ARTICLE:
──────────────────────────────

To determine whether a settlement falls within the reasonable range, the Court weighs the amount of the settlement in light of (1) a rough approximation of the plaintiff's potential recovery and the settlor's proportionate liability in view of the settlement amount; (2) a recognition that a settlor should pay less in settlement than if found liable at trial; (3) the allocation of settlement proceeds among plaintiffs; (4) financial conditions and insurance policy limits of the settling defendants; and (5) any evidence, or absence of evidence, of collusion, fraud or tortious conduct between the settling parties aimed at making non-settling parties pay more than their fair share. Tech-Bilt, 38 Cal. 3d at 499. In this analysis, "the court is called upon to make a 'rough approximation' of what the plaintiff would actually recover." Cahill v. San Diego Gas & Elec. Co., 194 Cal. App. 4th 939, 964 (2011) (citations and internal marks omitted).

As described below, the Court finds that the above factors weigh in favor of finding the City Defendants' settlement with Plaintiffs was made in good faith.

──────────────────────────────

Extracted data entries
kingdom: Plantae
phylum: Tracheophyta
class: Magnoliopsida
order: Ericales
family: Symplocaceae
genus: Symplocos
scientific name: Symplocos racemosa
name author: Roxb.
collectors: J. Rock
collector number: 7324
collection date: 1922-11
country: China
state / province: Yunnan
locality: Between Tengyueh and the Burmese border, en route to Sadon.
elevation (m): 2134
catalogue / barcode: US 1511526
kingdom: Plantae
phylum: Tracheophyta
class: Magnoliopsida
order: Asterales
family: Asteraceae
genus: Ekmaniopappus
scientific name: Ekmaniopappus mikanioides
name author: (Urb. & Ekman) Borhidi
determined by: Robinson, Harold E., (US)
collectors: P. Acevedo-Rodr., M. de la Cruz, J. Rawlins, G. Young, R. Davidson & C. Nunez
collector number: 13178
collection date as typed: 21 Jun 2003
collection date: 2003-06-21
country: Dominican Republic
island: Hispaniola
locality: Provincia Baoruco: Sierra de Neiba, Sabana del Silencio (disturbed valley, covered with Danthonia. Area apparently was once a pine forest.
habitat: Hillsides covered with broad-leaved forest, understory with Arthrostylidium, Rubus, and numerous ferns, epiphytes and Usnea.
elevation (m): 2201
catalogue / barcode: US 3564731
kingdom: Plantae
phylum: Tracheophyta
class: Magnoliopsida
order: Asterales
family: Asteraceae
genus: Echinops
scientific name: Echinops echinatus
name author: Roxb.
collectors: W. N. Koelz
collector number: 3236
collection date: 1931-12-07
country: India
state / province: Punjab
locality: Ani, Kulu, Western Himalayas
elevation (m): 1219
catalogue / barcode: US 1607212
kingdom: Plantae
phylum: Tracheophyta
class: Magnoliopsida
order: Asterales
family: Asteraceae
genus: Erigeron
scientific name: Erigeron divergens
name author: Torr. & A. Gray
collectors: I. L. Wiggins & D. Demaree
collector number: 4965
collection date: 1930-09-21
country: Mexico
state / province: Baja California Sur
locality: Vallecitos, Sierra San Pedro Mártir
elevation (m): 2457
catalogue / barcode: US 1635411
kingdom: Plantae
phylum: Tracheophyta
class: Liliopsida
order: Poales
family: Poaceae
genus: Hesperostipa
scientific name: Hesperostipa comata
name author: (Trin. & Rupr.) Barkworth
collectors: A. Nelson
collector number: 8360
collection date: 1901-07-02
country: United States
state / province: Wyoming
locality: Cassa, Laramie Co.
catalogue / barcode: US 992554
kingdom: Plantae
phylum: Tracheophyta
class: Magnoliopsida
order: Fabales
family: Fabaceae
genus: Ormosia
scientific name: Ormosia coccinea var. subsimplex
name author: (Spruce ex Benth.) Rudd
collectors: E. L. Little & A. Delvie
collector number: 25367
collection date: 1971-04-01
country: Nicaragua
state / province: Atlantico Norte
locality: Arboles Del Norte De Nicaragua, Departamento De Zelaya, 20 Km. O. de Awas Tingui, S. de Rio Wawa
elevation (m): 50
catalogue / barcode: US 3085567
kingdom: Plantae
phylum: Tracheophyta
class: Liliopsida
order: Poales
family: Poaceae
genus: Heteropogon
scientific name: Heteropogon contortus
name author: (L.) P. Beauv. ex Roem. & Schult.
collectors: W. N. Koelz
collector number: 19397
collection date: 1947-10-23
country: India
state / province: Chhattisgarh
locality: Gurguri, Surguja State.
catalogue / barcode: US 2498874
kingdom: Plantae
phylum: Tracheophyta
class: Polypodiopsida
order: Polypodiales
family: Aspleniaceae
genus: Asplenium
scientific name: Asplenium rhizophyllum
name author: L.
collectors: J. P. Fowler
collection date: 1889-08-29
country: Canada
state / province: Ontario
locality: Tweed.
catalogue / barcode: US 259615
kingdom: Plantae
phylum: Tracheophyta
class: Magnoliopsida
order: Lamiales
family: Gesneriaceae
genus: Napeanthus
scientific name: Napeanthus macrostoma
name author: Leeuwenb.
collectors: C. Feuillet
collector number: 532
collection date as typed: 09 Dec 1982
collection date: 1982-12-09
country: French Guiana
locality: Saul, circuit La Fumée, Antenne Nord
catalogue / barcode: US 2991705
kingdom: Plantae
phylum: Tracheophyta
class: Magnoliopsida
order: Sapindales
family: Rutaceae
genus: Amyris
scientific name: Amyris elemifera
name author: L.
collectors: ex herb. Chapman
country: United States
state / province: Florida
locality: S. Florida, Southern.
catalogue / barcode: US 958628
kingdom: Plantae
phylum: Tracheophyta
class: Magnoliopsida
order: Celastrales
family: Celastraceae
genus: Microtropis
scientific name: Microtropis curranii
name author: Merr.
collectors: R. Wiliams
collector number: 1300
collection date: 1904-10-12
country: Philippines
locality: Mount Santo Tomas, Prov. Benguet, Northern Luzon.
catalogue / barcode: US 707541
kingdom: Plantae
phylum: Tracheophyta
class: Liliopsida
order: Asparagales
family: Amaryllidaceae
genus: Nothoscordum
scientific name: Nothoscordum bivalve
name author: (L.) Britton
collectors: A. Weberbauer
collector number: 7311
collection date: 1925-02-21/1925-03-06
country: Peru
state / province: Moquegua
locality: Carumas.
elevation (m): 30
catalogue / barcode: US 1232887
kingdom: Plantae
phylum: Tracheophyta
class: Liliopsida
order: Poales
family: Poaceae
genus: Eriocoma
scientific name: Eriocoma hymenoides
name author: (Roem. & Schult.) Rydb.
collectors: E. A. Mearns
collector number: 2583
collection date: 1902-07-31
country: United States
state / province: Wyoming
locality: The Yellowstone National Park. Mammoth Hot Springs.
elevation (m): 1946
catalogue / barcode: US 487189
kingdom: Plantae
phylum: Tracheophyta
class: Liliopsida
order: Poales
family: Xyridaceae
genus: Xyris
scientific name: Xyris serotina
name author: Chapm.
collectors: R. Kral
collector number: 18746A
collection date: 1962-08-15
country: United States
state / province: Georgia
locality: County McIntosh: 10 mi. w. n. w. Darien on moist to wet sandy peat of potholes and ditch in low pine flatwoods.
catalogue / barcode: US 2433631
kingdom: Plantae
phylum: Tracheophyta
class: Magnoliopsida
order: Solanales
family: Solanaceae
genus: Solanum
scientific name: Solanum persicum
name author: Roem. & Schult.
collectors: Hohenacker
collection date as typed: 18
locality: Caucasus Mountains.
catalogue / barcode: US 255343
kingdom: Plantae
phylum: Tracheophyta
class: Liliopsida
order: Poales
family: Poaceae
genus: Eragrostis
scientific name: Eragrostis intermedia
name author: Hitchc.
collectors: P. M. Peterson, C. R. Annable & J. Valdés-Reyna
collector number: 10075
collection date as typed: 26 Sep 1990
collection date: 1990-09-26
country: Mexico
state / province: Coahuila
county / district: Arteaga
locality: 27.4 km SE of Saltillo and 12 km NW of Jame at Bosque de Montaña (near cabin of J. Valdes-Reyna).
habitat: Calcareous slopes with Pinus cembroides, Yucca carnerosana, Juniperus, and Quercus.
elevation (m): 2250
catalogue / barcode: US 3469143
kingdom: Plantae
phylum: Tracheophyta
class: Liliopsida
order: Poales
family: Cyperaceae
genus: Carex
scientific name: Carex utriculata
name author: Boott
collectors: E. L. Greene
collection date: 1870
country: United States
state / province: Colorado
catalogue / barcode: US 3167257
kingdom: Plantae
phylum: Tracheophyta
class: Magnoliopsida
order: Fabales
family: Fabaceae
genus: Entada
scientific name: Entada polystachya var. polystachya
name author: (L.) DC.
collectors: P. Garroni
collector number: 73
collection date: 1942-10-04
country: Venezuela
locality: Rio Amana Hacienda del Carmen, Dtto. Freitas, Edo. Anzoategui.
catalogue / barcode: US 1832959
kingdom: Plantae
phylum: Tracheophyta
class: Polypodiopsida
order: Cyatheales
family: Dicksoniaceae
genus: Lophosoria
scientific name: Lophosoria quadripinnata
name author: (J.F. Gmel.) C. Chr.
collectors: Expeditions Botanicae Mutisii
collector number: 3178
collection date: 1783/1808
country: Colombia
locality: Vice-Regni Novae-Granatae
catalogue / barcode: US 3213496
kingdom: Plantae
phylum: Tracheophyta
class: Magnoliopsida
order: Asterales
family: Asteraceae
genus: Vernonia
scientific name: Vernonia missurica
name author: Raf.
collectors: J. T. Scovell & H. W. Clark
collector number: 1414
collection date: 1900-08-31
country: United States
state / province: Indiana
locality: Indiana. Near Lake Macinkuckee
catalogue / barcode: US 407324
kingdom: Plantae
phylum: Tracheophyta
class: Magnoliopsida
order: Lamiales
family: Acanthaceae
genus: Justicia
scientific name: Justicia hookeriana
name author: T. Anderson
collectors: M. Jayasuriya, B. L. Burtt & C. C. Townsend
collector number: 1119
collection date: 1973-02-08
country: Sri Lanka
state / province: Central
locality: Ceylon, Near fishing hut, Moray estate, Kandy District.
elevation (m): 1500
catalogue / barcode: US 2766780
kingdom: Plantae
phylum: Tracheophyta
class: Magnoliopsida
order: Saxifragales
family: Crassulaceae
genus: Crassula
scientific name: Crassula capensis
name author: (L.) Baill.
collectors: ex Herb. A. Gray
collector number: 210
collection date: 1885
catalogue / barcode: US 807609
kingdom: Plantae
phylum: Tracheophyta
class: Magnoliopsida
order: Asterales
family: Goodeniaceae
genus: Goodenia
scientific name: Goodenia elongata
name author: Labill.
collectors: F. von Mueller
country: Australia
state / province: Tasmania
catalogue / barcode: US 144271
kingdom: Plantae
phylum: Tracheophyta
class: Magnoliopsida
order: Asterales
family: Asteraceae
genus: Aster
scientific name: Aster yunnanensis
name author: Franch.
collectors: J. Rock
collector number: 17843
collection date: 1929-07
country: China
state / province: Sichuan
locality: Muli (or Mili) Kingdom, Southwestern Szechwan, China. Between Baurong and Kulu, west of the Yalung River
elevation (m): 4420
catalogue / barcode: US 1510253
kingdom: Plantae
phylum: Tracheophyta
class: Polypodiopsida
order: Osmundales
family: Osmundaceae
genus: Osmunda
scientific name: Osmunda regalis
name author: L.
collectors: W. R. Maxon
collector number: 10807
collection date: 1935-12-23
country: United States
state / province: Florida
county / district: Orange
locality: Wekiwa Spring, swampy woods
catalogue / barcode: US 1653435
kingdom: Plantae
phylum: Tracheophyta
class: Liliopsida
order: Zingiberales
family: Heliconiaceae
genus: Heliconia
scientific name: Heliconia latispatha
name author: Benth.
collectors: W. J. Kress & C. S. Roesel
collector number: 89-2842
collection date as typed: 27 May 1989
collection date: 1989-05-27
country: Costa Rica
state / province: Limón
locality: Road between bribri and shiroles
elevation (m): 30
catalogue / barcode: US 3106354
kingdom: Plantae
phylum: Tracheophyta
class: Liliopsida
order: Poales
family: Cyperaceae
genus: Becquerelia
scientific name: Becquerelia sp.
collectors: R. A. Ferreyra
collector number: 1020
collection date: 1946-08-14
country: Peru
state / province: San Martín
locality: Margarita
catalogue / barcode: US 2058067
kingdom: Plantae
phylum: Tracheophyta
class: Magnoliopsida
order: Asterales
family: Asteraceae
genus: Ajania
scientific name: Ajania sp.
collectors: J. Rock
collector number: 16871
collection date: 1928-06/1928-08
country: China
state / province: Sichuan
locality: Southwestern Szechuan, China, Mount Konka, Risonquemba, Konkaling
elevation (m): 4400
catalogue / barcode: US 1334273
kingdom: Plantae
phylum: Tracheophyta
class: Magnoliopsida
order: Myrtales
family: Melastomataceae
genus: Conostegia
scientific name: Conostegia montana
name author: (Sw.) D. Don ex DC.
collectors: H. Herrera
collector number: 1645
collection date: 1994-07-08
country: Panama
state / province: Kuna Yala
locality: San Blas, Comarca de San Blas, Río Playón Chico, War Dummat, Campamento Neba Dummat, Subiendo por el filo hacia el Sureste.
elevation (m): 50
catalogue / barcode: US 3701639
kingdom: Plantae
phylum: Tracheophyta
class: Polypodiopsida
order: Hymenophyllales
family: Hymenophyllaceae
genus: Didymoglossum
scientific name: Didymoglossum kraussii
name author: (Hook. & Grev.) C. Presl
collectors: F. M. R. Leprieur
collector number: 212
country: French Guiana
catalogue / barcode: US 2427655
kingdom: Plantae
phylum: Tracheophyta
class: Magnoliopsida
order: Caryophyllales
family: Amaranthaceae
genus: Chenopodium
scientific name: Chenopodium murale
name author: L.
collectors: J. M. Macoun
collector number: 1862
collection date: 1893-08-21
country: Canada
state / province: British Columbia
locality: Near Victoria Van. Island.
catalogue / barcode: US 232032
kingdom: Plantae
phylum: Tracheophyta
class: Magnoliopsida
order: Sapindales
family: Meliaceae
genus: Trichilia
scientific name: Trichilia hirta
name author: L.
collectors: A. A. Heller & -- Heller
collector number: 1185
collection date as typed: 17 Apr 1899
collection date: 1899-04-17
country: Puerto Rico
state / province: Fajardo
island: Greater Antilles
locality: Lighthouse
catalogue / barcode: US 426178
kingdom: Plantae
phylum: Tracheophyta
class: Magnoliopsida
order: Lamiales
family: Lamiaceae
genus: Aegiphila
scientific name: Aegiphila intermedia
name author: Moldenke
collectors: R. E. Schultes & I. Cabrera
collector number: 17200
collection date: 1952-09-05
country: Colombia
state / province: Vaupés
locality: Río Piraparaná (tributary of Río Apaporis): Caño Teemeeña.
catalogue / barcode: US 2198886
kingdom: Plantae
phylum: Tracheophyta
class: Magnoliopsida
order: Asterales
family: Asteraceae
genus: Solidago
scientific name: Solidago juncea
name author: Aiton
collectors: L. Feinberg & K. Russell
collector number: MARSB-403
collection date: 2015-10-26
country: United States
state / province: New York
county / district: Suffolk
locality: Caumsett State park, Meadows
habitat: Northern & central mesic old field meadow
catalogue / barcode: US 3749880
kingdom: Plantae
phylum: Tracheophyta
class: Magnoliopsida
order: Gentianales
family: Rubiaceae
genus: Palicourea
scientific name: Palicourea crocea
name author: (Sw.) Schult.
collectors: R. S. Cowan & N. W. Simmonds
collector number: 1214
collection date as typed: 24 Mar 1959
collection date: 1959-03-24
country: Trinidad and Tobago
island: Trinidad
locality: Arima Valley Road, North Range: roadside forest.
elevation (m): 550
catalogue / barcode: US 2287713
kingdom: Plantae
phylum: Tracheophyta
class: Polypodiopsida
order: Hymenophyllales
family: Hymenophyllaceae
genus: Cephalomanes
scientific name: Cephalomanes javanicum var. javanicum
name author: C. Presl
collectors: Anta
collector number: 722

──────────────────────────────

WORK TO DO:
A) According to the court opinion excerpt, what should a settlor pay in settlement compared with being found liable at trial?
B) Edit the rows from the line with "collection date: 1885" to the line with "catalogue / barcode: US 1653435" by changing "collectors" to "collected by", and return only those lines.

EXPECTED ANSWERS:
A) A settlor should pay less in settlement than if found liable at trial.

B)
collection date: 1885
catalogue / barcode: US 807609
kingdom: Plantae
phylum: Tracheophyta
class: Magnoliopsida
order: Asterales
family: Goodeniaceae
genus: Goodenia
scientific name: Goodenia elongata
name author: Labill.
collected by: F. von Mueller
country: Australia
state / province: Tasmania
catalogue / barcode: US 144271
kingdom: Plantae
phylum: Tracheophyta
class: Magnoliopsida
order: Asterales
family: Asteraceae
genus: Aster
scientific name: Aster yunnanensis
name author: Franch.
collected by: J. Rock
collector number: 17843
collection date: 1929-07
country: China
state / province: Sichuan
locality: Muli (or Mili) Kingdom, Southwestern Szechwan, China. Between Baurong and Kulu, west of the Yalung River
elevation (m): 4420
catalogue / barcode: US 1510253
kingdom: Plantae
phylum: Tracheophyta
class: Polypodiopsida
order: Osmundales
family: Osmundaceae
genus: Osmunda
scientific name: Osmunda regalis
name author: L.
collected by: W. R. Maxon
collector number: 10807
collection date: 1935-12-23
country: United States
state / province: Florida
county / district: Orange
locality: Wekiwa Spring, swampy woods
catalogue / barcode: US 1653435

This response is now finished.